Study: Being overweight or obese led to 481,000 cancers in one year
Looking for ways to reduce your risk of cancer? Try losing weight.
A new study estimates that 3.6% of cancers diagnosed around the world in 2012 could be traced to the excess weight of patients. That works out to 481,000 cases of cancer in adults who were at least 30 years old, according to the report in Lancet Oncology.
About 23% of these cancers were diagnosed in North America, where the proportion of cancers that could be traced to people’s extra pounds was highest. An additional 14% of these weight-related cancers were diagnosed in East Asia, where the risk due to extra weight was low but the population is so large that the patients added up.

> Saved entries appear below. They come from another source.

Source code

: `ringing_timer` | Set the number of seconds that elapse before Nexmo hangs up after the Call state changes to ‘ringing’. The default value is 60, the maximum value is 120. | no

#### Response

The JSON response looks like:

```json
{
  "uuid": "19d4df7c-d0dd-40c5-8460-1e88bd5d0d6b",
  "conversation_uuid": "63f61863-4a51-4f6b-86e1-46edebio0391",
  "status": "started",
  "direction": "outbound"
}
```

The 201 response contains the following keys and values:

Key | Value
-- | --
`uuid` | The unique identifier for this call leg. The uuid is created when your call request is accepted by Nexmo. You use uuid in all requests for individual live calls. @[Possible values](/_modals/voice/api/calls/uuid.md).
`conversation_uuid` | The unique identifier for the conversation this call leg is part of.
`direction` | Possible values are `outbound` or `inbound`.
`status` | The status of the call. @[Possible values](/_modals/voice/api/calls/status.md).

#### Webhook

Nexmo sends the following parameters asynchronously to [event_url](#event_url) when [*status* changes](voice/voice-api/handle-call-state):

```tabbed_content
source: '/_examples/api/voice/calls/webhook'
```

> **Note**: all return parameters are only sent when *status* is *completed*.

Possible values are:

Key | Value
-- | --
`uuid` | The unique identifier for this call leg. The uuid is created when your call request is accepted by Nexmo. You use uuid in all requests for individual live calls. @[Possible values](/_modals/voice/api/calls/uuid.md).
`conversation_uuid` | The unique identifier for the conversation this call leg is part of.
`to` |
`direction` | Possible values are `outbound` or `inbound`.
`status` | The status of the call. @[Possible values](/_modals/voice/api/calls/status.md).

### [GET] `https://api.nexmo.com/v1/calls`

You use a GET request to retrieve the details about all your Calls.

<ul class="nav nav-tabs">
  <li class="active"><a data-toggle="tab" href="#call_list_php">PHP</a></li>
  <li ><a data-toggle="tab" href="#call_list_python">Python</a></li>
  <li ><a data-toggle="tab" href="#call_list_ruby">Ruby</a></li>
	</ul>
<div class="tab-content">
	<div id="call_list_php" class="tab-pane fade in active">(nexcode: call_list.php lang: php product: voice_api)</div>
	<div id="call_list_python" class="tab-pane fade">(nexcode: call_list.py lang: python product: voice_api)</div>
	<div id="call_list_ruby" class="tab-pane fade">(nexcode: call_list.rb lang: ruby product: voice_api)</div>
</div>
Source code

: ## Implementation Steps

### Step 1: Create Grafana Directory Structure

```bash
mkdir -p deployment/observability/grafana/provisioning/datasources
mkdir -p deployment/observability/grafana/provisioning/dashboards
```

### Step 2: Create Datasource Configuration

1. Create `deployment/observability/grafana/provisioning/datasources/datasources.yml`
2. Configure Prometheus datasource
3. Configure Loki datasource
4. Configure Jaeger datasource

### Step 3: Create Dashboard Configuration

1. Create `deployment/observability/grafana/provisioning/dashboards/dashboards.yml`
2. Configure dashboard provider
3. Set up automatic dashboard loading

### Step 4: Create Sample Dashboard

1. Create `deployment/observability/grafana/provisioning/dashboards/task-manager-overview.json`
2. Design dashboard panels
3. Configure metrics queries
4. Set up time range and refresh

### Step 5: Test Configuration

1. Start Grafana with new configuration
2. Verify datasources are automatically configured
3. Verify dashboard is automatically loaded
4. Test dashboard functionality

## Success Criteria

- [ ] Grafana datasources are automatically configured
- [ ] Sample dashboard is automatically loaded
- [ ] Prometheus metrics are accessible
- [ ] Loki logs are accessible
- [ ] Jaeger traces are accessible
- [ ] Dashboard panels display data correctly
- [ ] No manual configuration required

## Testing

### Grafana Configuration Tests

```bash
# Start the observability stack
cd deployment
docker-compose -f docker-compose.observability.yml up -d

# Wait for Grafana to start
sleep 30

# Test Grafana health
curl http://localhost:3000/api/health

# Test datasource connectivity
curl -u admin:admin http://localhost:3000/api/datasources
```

The international research team found that countries with a “high” or “very high” human development index – a measure of a nation’s wealth known as HDI – could blame a higher fraction of their cancers on extra weight than could countries with a “moderate” or “low” HDI. In fact, the proportion of cancers linked to excess weight in the richest countries (5.3%) was more than five times higher than the proportion for the poorest countries (1%).
The researchers focused on nine types of cancer that have been linked with excess weight in previous studies. These include cancers of the esophagus, colon, rectum, kidney, pancreas, gallbladder, uterus and ovaries, as well as postmenopausal breast cancer. Patients were considered overweight if they had a body mass index of 25 of higher.

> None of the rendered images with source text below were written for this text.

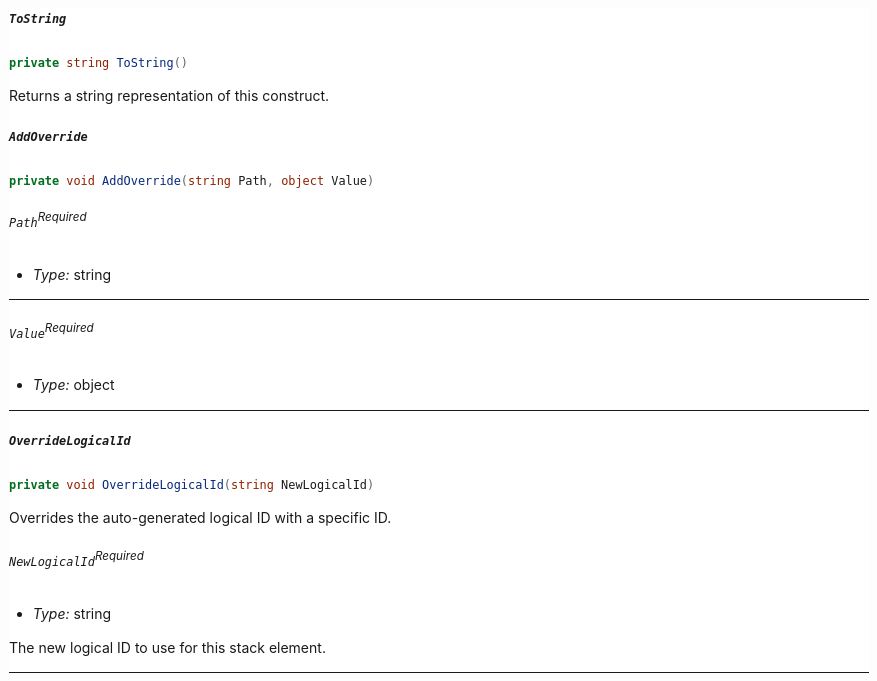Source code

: ##### `ToString` <a name="ToString" id="@cdktf/provider-databricks.dataDatabricksVolumesPluginframework.DataDatabricksVolumesPluginframework.toString"></a>

```csharp
private string ToString()
```

Returns a string representation of this construct.

##### `AddOverride` <a name="AddOverride" id="@cdktf/provider-databricks.dataDatabricksVolumesPluginframework.DataDatabricksVolumesPluginframework.addOverride"></a>

```csharp
private void AddOverride(string Path, object Value)
```

###### `Path`<sup>Required</sup> <a name="Path" id="@cdktf/provider-databricks.dataDatabricksVolumesPluginframework.DataDatabricksVolumesPluginframework.addOverride.parameter.path"></a>

- *Type:* string

---

###### `Value`<sup>Required</sup> <a name="Value" id="@cdktf/provider-databricks.dataDatabricksVolumesPluginframework.DataDatabricksVolumesPluginframework.addOverride.parameter.value"></a>

- *Type:* object

---

##### `OverrideLogicalId` <a name="OverrideLogicalId" id="@cdktf/provider-databricks.dataDatabricksVolumesPluginframework.DataDatabricksVolumesPluginframework.overrideLogicalId"></a>

```csharp
private void OverrideLogicalId(string NewLogicalId)
```

Overrides the auto-generated logical ID with a specific ID.

###### `NewLogicalId`<sup>Required</sup> <a name="NewLogicalId" id="@cdktf/provider-databricks.dataDatabricksVolumesPluginframework.DataDatabricksVolumesPluginframework.overrideLogicalId.parameter.newLogicalId"></a>

- *Type:* string

The new logical ID to use for this stack element.

---
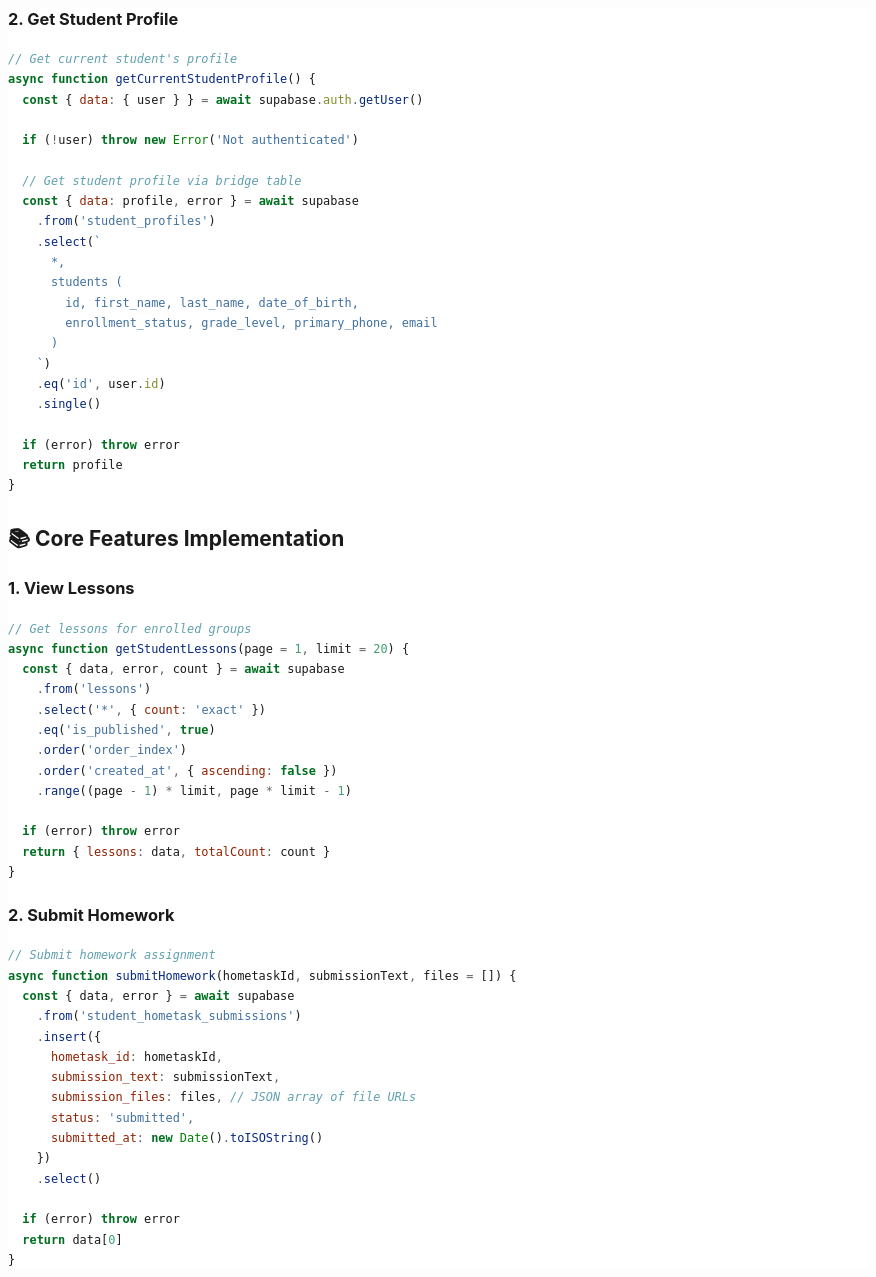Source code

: ### 2. Get Student Profile
```javascript
// Get current student's profile
async function getCurrentStudentProfile() {
  const { data: { user } } = await supabase.auth.getUser()
  
  if (!user) throw new Error('Not authenticated')

  // Get student profile via bridge table
  const { data: profile, error } = await supabase
    .from('student_profiles')
    .select(`
      *,
      students (
        id, first_name, last_name, date_of_birth,
        enrollment_status, grade_level, primary_phone, email
      )
    `)
    .eq('id', user.id)
    .single()

  if (error) throw error
  return profile
}
```

## 📚 Core Features Implementation

### 1. View Lessons
```javascript
// Get lessons for enrolled groups
async function getStudentLessons(page = 1, limit = 20) {
  const { data, error, count } = await supabase
    .from('lessons')
    .select('*', { count: 'exact' })
    .eq('is_published', true)
    .order('order_index')
    .order('created_at', { ascending: false })
    .range((page - 1) * limit, page * limit - 1)

  if (error) throw error
  return { lessons: data, totalCount: count }
}
```

### 2. Submit Homework
```javascript
// Submit homework assignment
async function submitHomework(hometaskId, submissionText, files = []) {
  const { data, error } = await supabase
    .from('student_hometask_submissions')
    .insert({
      hometask_id: hometaskId,
      submission_text: submissionText,
      submission_files: files, // JSON array of file URLs
      status: 'submitted',
      submitted_at: new Date().toISOString()
    })
    .select()

  if (error) throw error
  return data[0]
}
```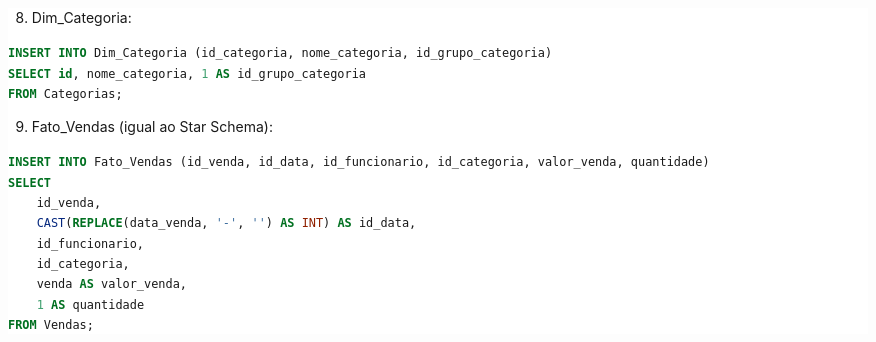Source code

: 8. Dim_Categoria:
```sql
INSERT INTO Dim_Categoria (id_categoria, nome_categoria, id_grupo_categoria)
SELECT id, nome_categoria, 1 AS id_grupo_categoria
FROM Categorias;
```

9. Fato_Vendas (igual ao Star Schema):
```sql
INSERT INTO Fato_Vendas (id_venda, id_data, id_funcionario, id_categoria, valor_venda, quantidade)
SELECT
    id_venda,
    CAST(REPLACE(data_venda, '-', '') AS INT) AS id_data,
    id_funcionario,
    id_categoria,
    venda AS valor_venda,
    1 AS quantidade
FROM Vendas;
```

The team used data from the GLOBOCAN project to find cancer rates around the world in 2012, sorted by country and gender. They limited their analysis to adults who were 30 or older based on the premise that it takes about 10 years for extra pounds to do the biological damage that increases cancer risk. As such, they used BMI data from 2002 for adults who were at least 20 years old at that time.
The researchers found that being overweight or obese raised cancer risk much more for women than for men. Overall, 5.4% of the new cancers in women could be traced to high BMIs, compared with 1.9% of new cancers in men. In women, the proportion of cancers linked to excess weight was highest in Barbados (at 12.7%), the Czech Republic (12%) and Puerto Rico (11.6%); in men, the highest rates were seen in the Czech Republic (5.5%), Jordan and Argentina (4.5%) and the United Kingdom and Malta (4.4%).
Postmenopausal breast cancers and uterine cancers accounted for about two-thirds of all new cancers linked to high BMI in women, while cancers of the colon and kidneys made up two-thirds of such cancers in men.
If the global population had not gotten fatter since 1982, roughly 118,000 cancers that were newly diagnosed in 2012 could have been avoided, the researchers calculated. That’s almost 1 in 4 cancers that were found that year.
But the world did get fatter. And the situation is getting worse, not better.
“The continuation of current patterns of population weight gain will lead to continuing increases in the future burden of cancer,” the researchers concluded.